On LBO-talk, it's been used by me (at <>http://mailman.lbo-talk.org/2001/2001-December/026927.html) and Jeffrey Fischer (at <http://mailman.lbo-talk.org/pipermail/lbo-talk/Week-of-Mon-20050606/011990.html>) and Kenneth MacKendrick (at <http://mailman.lbo-talk.org/2003/2003-December/030887.html>). :->
Talal Asad said in an interview: "Secularism as a political doctrine I see as being very closely connected to the formation of religion itself, as the 'other' of a religious order. It is precisely in a secular state -- which is supposed to be totally separated from religion -- that it is essential for state law to define, again and again, what genuine religion is, and where its boundaries should properly be. In other words, the state is not that separate. Paradoxically, modern politics cannot really be separated from religion as the vulgar version of secularism argues it should be - with religion having its own sphere and politics its own. The state (a political entity/realm) has the function of defining the acceptable public face of 'religion'" (AsiaSource, December 16, 2002, <http://www.asiasource.org/news/special_reports/asad.cfm>). That's an essential Foucauldian premise from which we need to start political discussion today, about the presence of Muslims (and those of other faiths) in Europe and America (to a greater extent in Europe, given far larger proportions of Muslims in many European countries due to their colonial histories) above all, in addition to Engels' approach to looking at actually existing organized religious movements, i.e. analyzing class contents of them (e.g., which class and class segments they represent, what social and economic visions they embody, etc.).

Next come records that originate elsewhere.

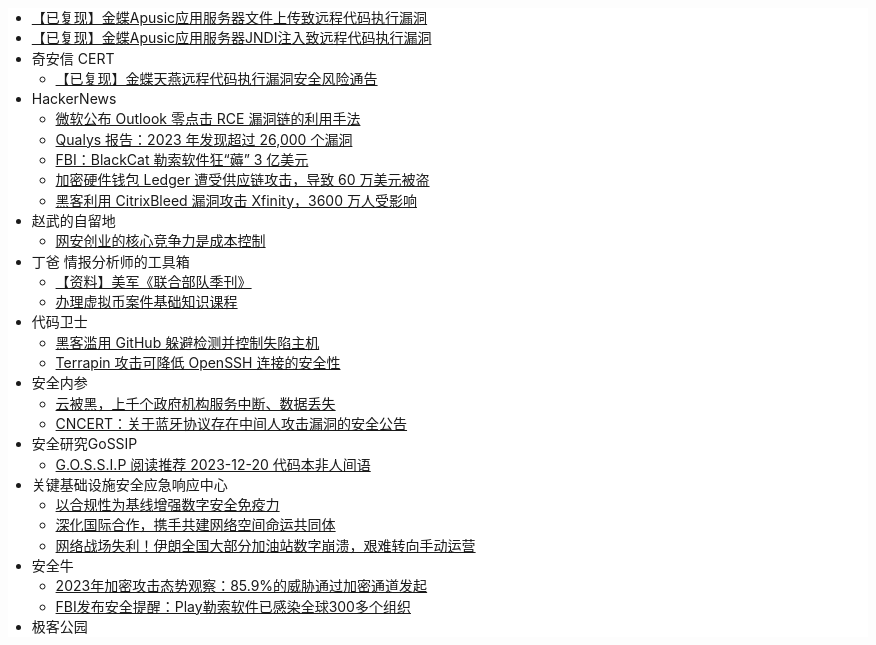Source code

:   - [【已复现】金蝶Apusic应用服务器文件上传致远程代码执行漏洞](https://mp.weixin.qq.com/s?__biz=MzIwMDk1MjMyMg==&mid=2247492206&idx=1&sn=e4062e654512a89f6cae13f6c619005b&chksm=96f7fd03a180741535d4b7757722023f3a3b4269186d2868fbe7f8c977a8605cbda8ef00769c&scene=58&subscene=0#rd)
  - [【已复现】金蝶Apusic应用服务器JNDI注入致远程代码执行漏洞](https://mp.weixin.qq.com/s?__biz=MzIwMDk1MjMyMg==&mid=2247492206&idx=2&sn=ae7fe100201eeb409645ff45a9eb2709&chksm=96f7fd03a180741517d36fcc4978e06049ed8f18440f9304cc8b09f9ecef9bb0a00bd6718c8a&scene=58&subscene=0#rd)
- 奇安信 CERT
  - [【已复现】金蝶天燕远程代码执行漏洞安全风险通告](https://mp.weixin.qq.com/s?__biz=MzU5NDgxODU1MQ==&mid=2247500197&idx=1&sn=8272717eb61fd478b19549ebe0f3e0ab&chksm=fe79e53dc90e6c2bbe26583a6b7297a23e673208182d34e46fbf39dc3859bd19d519070f2a15&scene=58&subscene=0#rd)
- HackerNews
  - [微软公布 Outlook 零点击 RCE 漏洞链的利用手法](https://hackernews.cc/archives/48299)
  - [Qualys 报告：2023 年发现超过 26,000 个漏洞](https://hackernews.cc/archives/48293)
  - [FBI：BlackCat 勒索软件狂“薅” 3 亿美元](https://hackernews.cc/archives/48289)
  - [加密硬件钱包 Ledger 遭受供应链攻击，导致 60 万美元被盗](https://hackernews.cc/archives/48277)
  - [黑客利用 CitrixBleed 漏洞攻击 Xfinity，3600 万人受影响](https://hackernews.cc/archives/48273)
- 赵武的自留地
  - [网安创业的核心竞争力是成本控制](https://mp.weixin.qq.com/s?__biz=MjM5NDQ5NjM5NQ==&mid=2651626384&idx=1&sn=b8e2287e893d3bb1d2f16b80eff2bc60&chksm=bd7ed1748a09586250407492a30936ec83125b79d6ce33c6dc931726d7f5cad578d805a05c0c&scene=58&subscene=0#rd)
- 丁爸 情报分析师的工具箱
  - [【资料】美军《联合部队季刊》](https://mp.weixin.qq.com/s?__biz=MzI2MTE0NTE3Mw==&mid=2651141136&idx=1&sn=7f9dbe3939c88a3ceaf2c1256ebba44f&chksm=f1af432ac6d8ca3c93e34f450cb0f6b60aa171ad76ca07922ec279fcdc64ade6defac5e947dc&scene=58&subscene=0#rd)
  - [办理虚拟币案件基础知识课程](https://mp.weixin.qq.com/s?__biz=MzI2MTE0NTE3Mw==&mid=2651141136&idx=2&sn=9b6cfab8332168d9892ffb8a905b5b4d&chksm=f1af432ac6d8ca3cdd9f2711e5572693ca6a9376101f4d0990262c335fab2147b16ac28965f1&scene=58&subscene=0#rd)
- 代码卫士
  - [黑客滥用 GitHub 躲避检测并控制失陷主机](https://mp.weixin.qq.com/s?__biz=MzI2NTg4OTc5Nw==&mid=2247518446&idx=1&sn=184ffcfdf3ef01cd4d12be833c1827f5&chksm=ea94b984dde33092f2c4b3b731bc00afb8bbfb3aaebf01f7e555b910920cd25fbad11911ee82&scene=58&subscene=0#rd)
  - [Terrapin 攻击可降低 OpenSSH 连接的安全性](https://mp.weixin.qq.com/s?__biz=MzI2NTg4OTc5Nw==&mid=2247518446&idx=2&sn=97a0cfc5e54ab41c3e6241a76bd6a019&chksm=ea94b984dde3309255de77b0e3fd72f67fad5fc289d9fa5a26a2ea2819a2c2ac7368118f97da&scene=58&subscene=0#rd)
- 安全内参
  - [云被黑，上千个政府机构服务中断、数据丢失](https://mp.weixin.qq.com/s?__biz=MzI4NDY2MDMwMw==&mid=2247510624&idx=1&sn=6fb7b5f76a5549ed21c9fc26fb7b8c54&chksm=ebfaed40dc8d6456482b466b2271712a5d9a70f51ca3049b0448fd53460ff7b8f2396de4e279&scene=58&subscene=0#rd)
  - [CNCERT：关于蓝牙协议存在中间人攻击漏洞的安全公告](https://mp.weixin.qq.com/s?__biz=MzI4NDY2MDMwMw==&mid=2247510624&idx=2&sn=80df212b0bb696b9ee9ad0cc8898caeb&chksm=ebfaed40dc8d6456007d5352307a64669391da655d7c8a27d65ba3398d1c39d1d51858d9352d&scene=58&subscene=0#rd)
- 安全研究GoSSIP
  - [G.O.S.S.I.P 阅读推荐 2023-12-20 代码本非人间语](https://mp.weixin.qq.com/s?__biz=Mzg5ODUxMzg0Ng==&mid=2247496986&idx=1&sn=8124bbce2327da711b0e13d84a7457df&chksm=c063dbc3f71452d51b75bab7358967734443bea3acfd7d6aaa7c643a812ec04a5840da7091bb&scene=58&subscene=0#rd)
- 关键基础设施安全应急响应中心
  - [以合规性为基线增强数字安全免疫力](https://mp.weixin.qq.com/s?__biz=MzkyMzAwMDEyNg==&mid=2247541294&idx=1&sn=5546df103ebfa4a78b21a3b253247eba&chksm=c1e9ae7ff69e2769e7dc6f61c964677d4a7debf67ac295e3df4b4d3632b0cb0c0c2541a17451&scene=58&subscene=0#rd)
  - [深化国际合作，携手共建网络空间命运共同体](https://mp.weixin.qq.com/s?__biz=MzkyMzAwMDEyNg==&mid=2247541294&idx=2&sn=f9b7d638b19b0a50d2769c93139c6572&chksm=c1e9ae7ff69e2769a6974d2d893d375a6e72a8ce5ed9bf8892eba9ef9a1f76ca016e35eb3730&scene=58&subscene=0#rd)
  - [网络战场失利！伊朗全国大部分加油站数字崩溃，艰难转向手动运营](https://mp.weixin.qq.com/s?__biz=MzkyMzAwMDEyNg==&mid=2247541294&idx=3&sn=7703dc69932b100ec444c99558d1f51f&chksm=c1e9ae7ff69e27694a0e2f204975559f9f0ed0e66e13b9234ea1a6468571edabe1f38fb72fb9&scene=58&subscene=0#rd)
- 安全牛
  - [2023年加密攻击态势观察：85.9%的威胁通过加密通道发起](https://mp.weixin.qq.com/s?__biz=MjM5Njc3NjM4MA==&mid=2651126943&idx=1&sn=32e323160e811671b0bf37e44721f0ca&chksm=bd144c4c8a63c55ad6433b6c0d686312f820935aec872265d31ba0a5b764cea94ded414a1e84&scene=58&subscene=0#rd)
  - [FBI发布安全提醒：Play勒索软件已感染全球300多个组织](https://mp.weixin.qq.com/s?__biz=MjM5Njc3NjM4MA==&mid=2651126943&idx=2&sn=d8e8b27969bd0f369e0d90f74d0fb895&chksm=bd144c4c8a63c55a9fecd9858d164c2852c1032fd4677eee041e5c21c138741904023ae6b4db&scene=58&subscene=0#rd)
- 极客公园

Secularism as discussed by Talal Asad is a fundamental concept of liberal democracy that has arisen out of capitalism and in turn shaped its development, beginning in Europe and the United States. As such, it does not brook not only religious worldviews but also historical materialist worldviews. Only if an individual limits her religion or politics to the private sphere as defined by each capital-state can she be recognized as a person with rights, liberties, and duties as defined by it (where the boundary between private and public is drawn differs from one state to another and changes across time). That is indeed tragic, in the sense that the exclusion of principles (such as principles of solidarity) and faith in them to abide by them is a precondition of participation in capitalist modernity.
A better foundation of modernity for leftists, whether they are religious or irreligious, is Machiavelli's thought on republican democracy (commented upon by J. G. A. Pocock, Quentin Skinner [cf. <http://mailman.lbo-talk.org/2000/2000-March/006839.html>], Antonio Gramsci, Louis Althusser, etc.), tempered by the necessary supplement of liberal democracy -- essentially Kantian insights -- on the question of criminal justice (given the experience of formerly and actually existing party-states). In today's world, the Bolivarian Revolution, with its insistence on republican democracy in which each individual is a protagonist, a history-maker, is the heir to that thought.